Wedo belum dapat dimintai keterangan karena masih dalam kondisi kritis. Wedo menjadi korban penusukan saat bersama polisi lainnya menangkap tiga anggota kawanan perampok, Jumat, 16 Desember 2011, sekitar pukul 19.00 WIB. Kawanan perampok tersebut tertangkap tangan ketika sedang berusaha membawa paksa dua unit motor di area parkir Pasar Kepahyang.
Pada saat penangkapan sempat terjadi perkelahian antara aparat kepolisian dan kawanan perampok. Tidak terduga salah seorang perampok mengeluarkan sebilah pisau dan menusuknya ke bagian perut Wedo.
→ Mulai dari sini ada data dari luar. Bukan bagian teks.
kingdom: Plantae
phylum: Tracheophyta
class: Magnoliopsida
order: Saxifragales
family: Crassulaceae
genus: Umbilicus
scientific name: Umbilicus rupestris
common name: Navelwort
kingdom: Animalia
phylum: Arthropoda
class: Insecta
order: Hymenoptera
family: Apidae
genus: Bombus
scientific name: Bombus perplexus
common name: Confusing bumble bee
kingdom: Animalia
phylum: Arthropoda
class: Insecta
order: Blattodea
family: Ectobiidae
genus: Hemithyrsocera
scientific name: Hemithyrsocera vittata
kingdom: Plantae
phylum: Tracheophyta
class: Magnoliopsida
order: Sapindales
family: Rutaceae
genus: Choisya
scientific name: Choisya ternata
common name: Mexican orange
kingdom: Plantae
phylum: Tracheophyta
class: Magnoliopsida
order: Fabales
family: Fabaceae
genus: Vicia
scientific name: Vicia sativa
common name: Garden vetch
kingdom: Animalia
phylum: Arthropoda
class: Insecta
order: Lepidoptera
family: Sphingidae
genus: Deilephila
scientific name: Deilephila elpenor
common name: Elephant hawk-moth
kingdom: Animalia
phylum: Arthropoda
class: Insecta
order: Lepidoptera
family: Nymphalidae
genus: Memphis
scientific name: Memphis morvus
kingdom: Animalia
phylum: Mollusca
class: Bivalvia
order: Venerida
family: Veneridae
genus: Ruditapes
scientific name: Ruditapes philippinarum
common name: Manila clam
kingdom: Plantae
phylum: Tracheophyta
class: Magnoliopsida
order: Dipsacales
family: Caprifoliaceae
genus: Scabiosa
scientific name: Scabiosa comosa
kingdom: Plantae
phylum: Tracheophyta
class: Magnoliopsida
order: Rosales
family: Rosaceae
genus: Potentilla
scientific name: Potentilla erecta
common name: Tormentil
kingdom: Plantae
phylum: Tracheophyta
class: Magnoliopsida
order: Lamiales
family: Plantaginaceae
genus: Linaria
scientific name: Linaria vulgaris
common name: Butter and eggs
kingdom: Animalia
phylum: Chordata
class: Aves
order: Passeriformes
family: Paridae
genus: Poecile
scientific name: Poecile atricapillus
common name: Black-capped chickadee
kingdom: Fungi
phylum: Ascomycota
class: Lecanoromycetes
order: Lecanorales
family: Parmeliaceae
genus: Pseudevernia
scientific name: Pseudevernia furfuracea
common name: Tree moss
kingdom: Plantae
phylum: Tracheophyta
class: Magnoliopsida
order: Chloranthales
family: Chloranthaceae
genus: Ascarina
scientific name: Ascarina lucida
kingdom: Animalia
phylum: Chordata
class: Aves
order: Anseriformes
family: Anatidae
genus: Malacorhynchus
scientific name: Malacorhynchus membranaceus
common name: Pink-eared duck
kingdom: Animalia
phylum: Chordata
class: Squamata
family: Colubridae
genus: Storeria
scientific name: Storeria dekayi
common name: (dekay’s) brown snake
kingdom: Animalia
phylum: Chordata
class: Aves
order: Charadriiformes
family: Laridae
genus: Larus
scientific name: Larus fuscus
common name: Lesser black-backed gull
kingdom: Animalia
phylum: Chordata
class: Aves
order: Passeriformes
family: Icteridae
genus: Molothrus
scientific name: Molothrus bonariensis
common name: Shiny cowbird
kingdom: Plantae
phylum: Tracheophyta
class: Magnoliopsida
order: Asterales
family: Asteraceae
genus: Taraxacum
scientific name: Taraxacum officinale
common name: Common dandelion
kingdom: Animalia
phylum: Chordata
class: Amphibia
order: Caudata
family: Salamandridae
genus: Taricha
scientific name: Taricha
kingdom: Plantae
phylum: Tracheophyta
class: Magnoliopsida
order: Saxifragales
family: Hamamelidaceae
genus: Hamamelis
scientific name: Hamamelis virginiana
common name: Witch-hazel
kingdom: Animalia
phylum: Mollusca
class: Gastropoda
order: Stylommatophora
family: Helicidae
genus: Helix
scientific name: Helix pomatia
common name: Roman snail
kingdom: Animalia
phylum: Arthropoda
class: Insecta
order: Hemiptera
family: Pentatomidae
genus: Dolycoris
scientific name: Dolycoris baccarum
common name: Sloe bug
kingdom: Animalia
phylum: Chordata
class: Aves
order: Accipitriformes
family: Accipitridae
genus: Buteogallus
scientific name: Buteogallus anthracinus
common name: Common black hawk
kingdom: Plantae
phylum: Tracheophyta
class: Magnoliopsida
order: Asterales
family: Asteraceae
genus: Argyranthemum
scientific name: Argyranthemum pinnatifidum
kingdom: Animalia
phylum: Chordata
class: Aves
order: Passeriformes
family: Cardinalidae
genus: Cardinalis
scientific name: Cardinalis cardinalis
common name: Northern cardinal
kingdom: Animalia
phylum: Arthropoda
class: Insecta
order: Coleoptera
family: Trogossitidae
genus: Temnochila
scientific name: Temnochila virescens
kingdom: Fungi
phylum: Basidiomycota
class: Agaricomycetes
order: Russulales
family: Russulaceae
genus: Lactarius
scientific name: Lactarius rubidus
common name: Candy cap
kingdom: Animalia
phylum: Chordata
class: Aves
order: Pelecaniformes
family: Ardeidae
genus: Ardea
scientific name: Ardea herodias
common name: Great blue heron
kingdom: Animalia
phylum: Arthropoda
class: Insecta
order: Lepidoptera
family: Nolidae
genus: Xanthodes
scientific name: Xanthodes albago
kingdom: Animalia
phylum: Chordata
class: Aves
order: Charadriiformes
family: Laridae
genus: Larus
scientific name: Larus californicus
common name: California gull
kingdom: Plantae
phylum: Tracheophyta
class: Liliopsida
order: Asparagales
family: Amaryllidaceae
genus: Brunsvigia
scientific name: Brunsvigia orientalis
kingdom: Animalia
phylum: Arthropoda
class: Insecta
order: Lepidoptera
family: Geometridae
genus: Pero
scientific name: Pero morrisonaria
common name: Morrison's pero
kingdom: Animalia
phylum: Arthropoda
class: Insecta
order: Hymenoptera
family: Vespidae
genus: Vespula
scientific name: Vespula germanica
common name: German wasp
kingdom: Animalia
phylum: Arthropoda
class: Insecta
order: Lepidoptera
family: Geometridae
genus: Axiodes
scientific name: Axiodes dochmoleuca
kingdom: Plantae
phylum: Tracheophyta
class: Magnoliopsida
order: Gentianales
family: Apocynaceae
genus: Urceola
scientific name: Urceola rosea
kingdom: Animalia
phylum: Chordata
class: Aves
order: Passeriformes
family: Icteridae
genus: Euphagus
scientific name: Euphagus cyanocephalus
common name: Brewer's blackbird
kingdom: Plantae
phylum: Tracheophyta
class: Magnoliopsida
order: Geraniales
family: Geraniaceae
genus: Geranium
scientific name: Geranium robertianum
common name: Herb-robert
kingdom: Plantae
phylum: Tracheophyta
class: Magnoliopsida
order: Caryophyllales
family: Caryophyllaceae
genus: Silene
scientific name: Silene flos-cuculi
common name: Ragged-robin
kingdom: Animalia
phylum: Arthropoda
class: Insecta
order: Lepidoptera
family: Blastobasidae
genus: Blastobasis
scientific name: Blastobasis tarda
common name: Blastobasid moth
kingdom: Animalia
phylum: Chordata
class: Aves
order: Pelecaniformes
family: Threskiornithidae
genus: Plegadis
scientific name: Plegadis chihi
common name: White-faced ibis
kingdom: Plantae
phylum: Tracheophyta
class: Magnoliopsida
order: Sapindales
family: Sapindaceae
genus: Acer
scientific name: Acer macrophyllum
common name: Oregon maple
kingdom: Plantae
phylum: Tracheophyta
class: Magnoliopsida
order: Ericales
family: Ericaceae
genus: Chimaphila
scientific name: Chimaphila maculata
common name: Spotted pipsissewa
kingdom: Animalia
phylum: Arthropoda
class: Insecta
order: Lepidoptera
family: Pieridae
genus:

"Karena fokus anggota terpecah ke kondisi Bripda Wedo, dua pelaku melarikan diri," kata Kapolres Kepahyang Ajun Komisaris Besar Polisi Chaerul Yani Sik, Sabtu, 17 Desember 2011. Adapun seorang perampok berinisial FF, 19 tahun, berhasil ditangkap. Warga Kabupaten Lintang Pat Lawang, Sumatera Selatan, itu saat ini sudah diamankan di Markas Polres Kepahyang.
Polisi terus memburu dua perampok yang melarikan diri. "Identitas pelaku telah kami kantongi. Dua unit motor sudah kami amankan sebagai barang bukti,” ujar Chaerul.